### Exercise requirements
No pictures belong in the copy. Retype exactly, and only, the stretch of lines below from the one with "incorreto e está" through the one with "益構造：儲けを生み出す「3つ".

Exercise inputs section start

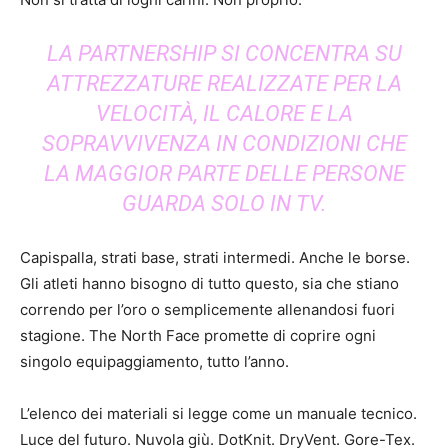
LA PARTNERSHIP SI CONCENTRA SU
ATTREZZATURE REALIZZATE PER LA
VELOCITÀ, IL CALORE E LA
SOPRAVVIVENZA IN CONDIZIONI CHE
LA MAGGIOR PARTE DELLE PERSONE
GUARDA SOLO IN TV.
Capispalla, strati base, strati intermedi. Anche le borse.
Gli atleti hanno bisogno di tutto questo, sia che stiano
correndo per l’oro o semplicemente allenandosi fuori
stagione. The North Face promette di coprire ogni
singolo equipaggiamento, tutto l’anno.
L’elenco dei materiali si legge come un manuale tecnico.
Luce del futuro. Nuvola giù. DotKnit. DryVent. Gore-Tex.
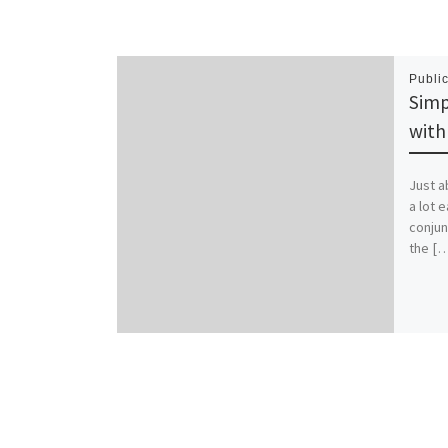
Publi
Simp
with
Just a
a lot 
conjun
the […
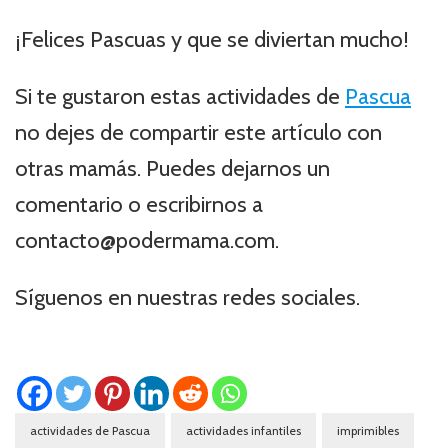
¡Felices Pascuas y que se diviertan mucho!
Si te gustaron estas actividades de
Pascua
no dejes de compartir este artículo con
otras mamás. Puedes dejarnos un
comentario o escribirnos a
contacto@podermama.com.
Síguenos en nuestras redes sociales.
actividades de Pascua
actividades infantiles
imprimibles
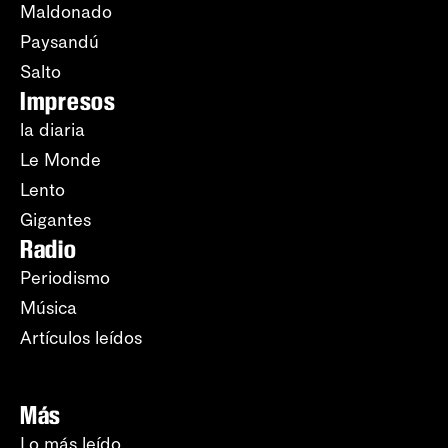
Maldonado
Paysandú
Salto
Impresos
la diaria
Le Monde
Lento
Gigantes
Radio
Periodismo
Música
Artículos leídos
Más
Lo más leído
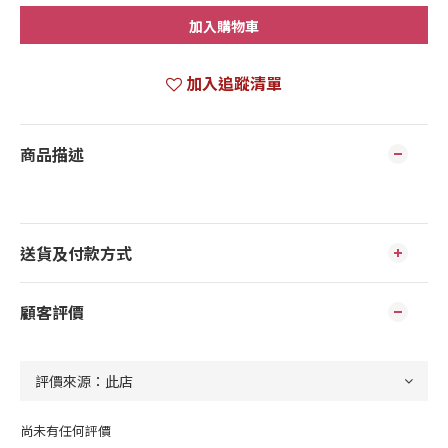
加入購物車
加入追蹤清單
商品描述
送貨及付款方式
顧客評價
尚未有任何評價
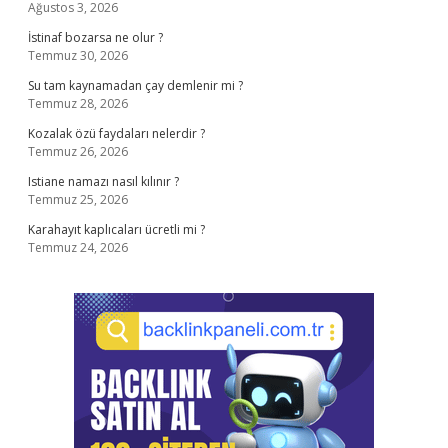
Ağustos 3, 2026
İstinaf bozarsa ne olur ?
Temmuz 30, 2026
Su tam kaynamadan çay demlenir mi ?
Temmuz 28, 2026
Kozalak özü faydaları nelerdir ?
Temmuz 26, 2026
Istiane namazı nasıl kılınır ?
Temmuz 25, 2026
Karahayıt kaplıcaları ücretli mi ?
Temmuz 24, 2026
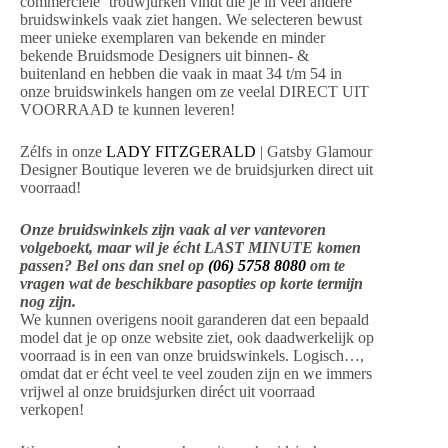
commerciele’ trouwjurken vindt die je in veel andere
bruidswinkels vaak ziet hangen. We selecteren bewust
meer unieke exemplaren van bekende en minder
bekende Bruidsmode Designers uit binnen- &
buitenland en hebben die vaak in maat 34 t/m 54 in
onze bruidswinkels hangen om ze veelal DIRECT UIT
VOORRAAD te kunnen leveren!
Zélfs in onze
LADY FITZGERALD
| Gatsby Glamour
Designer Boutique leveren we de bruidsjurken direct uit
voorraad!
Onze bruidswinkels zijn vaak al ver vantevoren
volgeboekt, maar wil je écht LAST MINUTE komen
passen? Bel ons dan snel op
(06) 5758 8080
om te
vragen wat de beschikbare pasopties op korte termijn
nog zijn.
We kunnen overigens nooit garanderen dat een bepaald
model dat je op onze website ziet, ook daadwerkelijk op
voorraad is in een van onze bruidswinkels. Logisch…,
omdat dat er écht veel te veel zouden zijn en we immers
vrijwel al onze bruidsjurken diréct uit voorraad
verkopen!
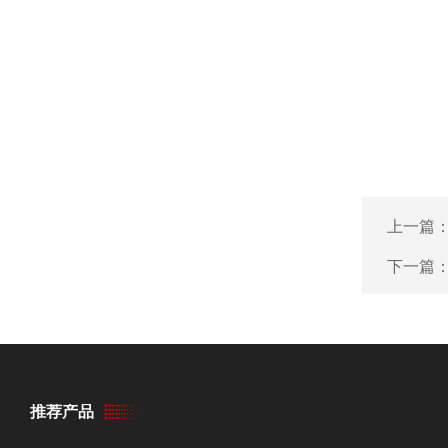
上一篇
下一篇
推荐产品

Exercise inputs section end
Exercise inputs section start

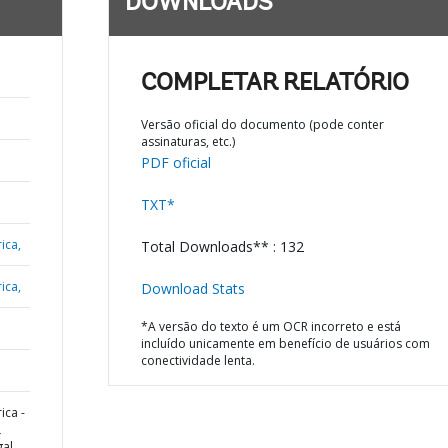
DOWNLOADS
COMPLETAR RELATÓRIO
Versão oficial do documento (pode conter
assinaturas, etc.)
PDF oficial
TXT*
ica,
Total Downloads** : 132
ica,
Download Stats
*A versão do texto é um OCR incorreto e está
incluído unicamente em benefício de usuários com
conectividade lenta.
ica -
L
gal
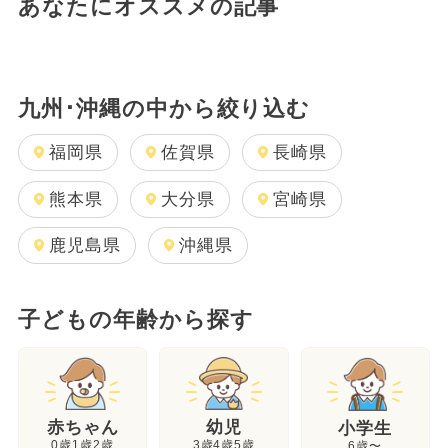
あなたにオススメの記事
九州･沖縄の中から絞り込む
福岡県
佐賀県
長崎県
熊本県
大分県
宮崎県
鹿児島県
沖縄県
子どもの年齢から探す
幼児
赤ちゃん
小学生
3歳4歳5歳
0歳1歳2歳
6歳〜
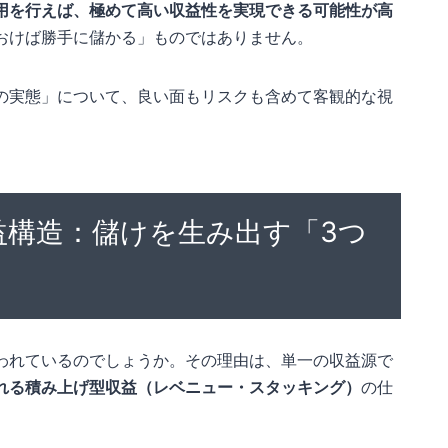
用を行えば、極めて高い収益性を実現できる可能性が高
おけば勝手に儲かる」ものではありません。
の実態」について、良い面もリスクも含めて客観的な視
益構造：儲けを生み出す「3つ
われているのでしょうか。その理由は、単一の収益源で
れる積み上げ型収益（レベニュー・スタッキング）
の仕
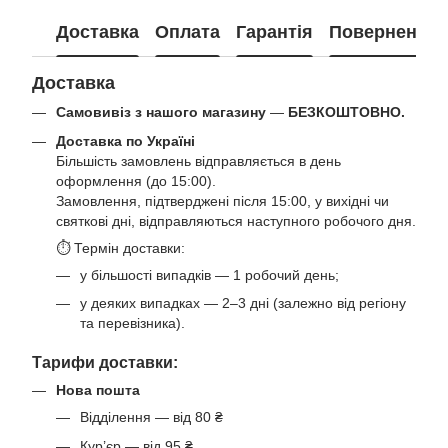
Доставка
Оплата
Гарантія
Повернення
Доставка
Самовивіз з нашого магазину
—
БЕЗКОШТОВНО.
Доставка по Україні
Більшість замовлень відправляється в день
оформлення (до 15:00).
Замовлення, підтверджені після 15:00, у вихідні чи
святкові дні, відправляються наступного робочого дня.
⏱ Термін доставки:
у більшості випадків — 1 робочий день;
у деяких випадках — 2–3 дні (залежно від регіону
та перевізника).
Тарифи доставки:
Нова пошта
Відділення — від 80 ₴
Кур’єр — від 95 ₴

Exercise inputs section end

### Task solution
*A versão do texto é um OCR incorreto e está
incluído unicamente em benefício de usuários com
conectividade lenta.
ica -
L
gal
あなたにオススメの記事
九州･沖縄の中から絞り込む
福岡県
佐賀県
長崎県
熊本県
大分県
宮崎県
鹿児島県
沖縄県
子どもの年齢から探す
幼児
赤ちゃん
小学生
3歳4歳5歳
0歳1歳2歳
6歳〜
用を行えば、極めて高い収益性を実現できる可能性が高
おけば勝手に儲かる」ものではありません。
の実態」について、良い面もリスクも含めて客観的な視
益構造：儲けを生み出す「3つ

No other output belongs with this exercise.